Veteran trader Peter Brandt warns that bitcoin’s (BTC $87,454.37) signature parabolic growth curve has fractured, potentially setting the stage for a steep decline to $25,000.
Brandt’s analysis focuses on the pattern of exponential decay in bitcoin’s historical bull cycles. Historically, BTC rallies for 12–18 months following each halving before entering a bear market, typically seeing 70% to 80% pullbacks from record highs.
However, the magnitude of each cycle’s gains has steadily diminished. Following the first halving in November 2012, bitcoin surged roughly 100-fold to $1,240 by December 2013. The 2016 halving produced a 74-fold increase, and the 2020 halving generated an eight-fold rise.
The current post-halving cycle, which began after the April 2024 halving, saw bitcoin double to a record high of $126,000 by October. Since then, prices have retraced to just under $90,000, slicing through the parabolic curve that has historically marked bitcoin’s most dramatic uptrends.
“The current parabolic advance has been violated. 20% of ATH = $25,240,” Brandt noted on X.

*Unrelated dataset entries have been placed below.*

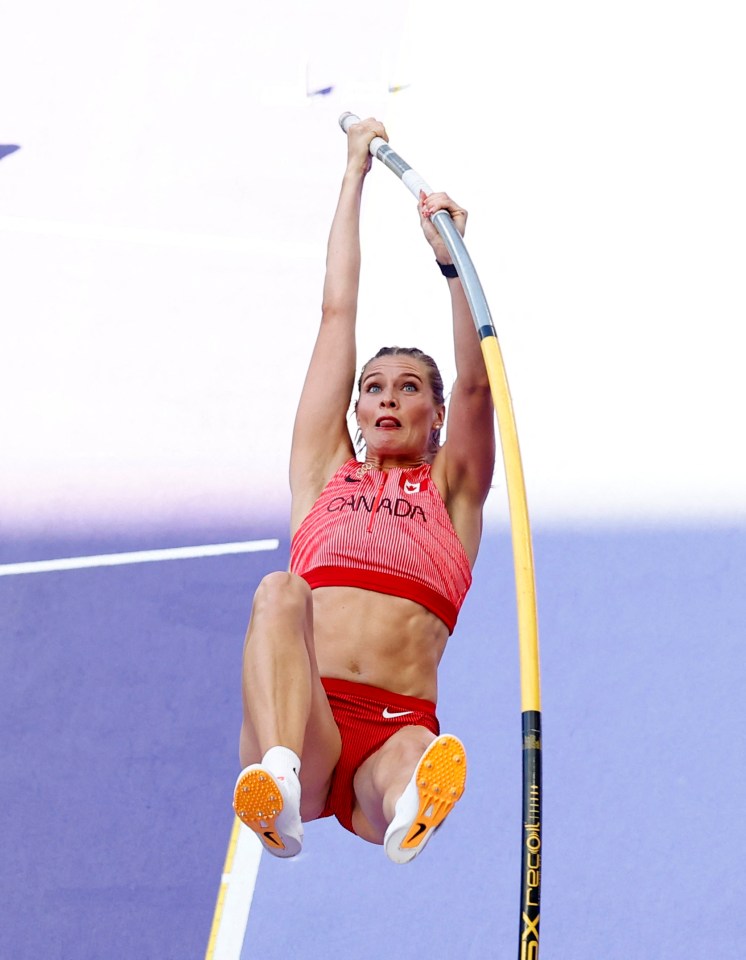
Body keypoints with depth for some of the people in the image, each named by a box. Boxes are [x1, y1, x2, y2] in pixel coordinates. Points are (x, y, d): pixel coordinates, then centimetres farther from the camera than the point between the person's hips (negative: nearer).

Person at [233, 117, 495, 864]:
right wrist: (355, 173, 30)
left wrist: (452, 261, -9)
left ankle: (409, 809, -74)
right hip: (304, 725, 0)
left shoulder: (451, 492, 23)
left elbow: (476, 382, 5)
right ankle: (278, 787, -57)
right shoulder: (324, 472, 26)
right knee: (279, 590, -31)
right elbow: (337, 312, 26)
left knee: (416, 755, -37)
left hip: (394, 729, 0)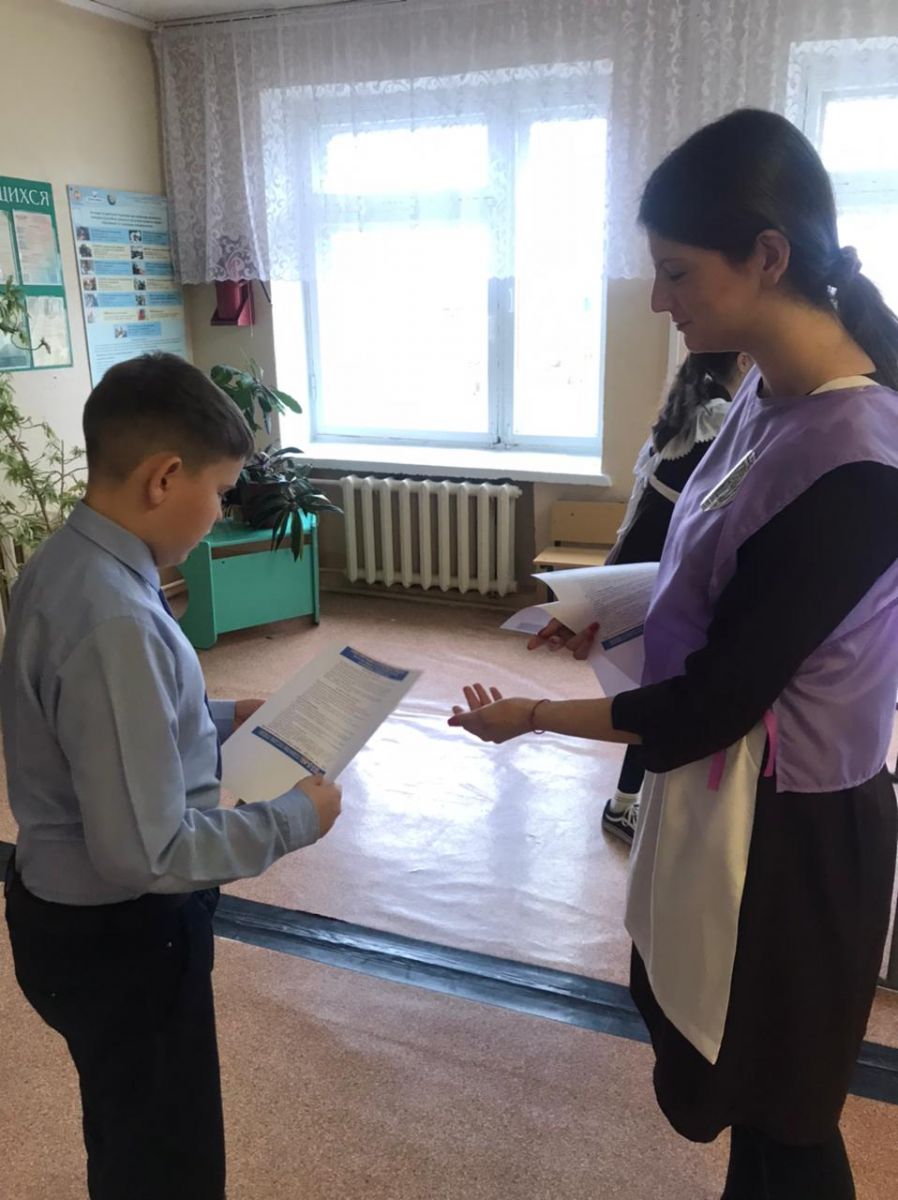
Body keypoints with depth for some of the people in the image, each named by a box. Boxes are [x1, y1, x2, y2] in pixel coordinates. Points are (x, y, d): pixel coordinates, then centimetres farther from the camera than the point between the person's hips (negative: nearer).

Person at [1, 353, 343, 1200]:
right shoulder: (116, 621, -33)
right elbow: (144, 852, -31)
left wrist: (219, 718, 8)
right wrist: (293, 819, -19)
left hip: (72, 907, 9)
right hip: (116, 935, -9)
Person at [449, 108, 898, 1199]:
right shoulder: (772, 393, -1)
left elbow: (711, 703, -23)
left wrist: (532, 718, -12)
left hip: (786, 826, -8)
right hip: (724, 792, 8)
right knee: (737, 1081, 28)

Brandt illustrates this on a log-scale chart dating back to 2010, highlighting four steepening pink arcs, each representing the rapid, vertical climbs of previous cycles. Parabolic moves, he emphasizes, don’t bend gently—they accelerate sharply, mirroring bitcoin’s history of explosive gains.
Crucially, breaches below these arcs have historically signaled the end of bull runs. Bitcoin’s recent pullback from October highs has pierced the fourth arc, raising concerns that a deeper correction could be underway.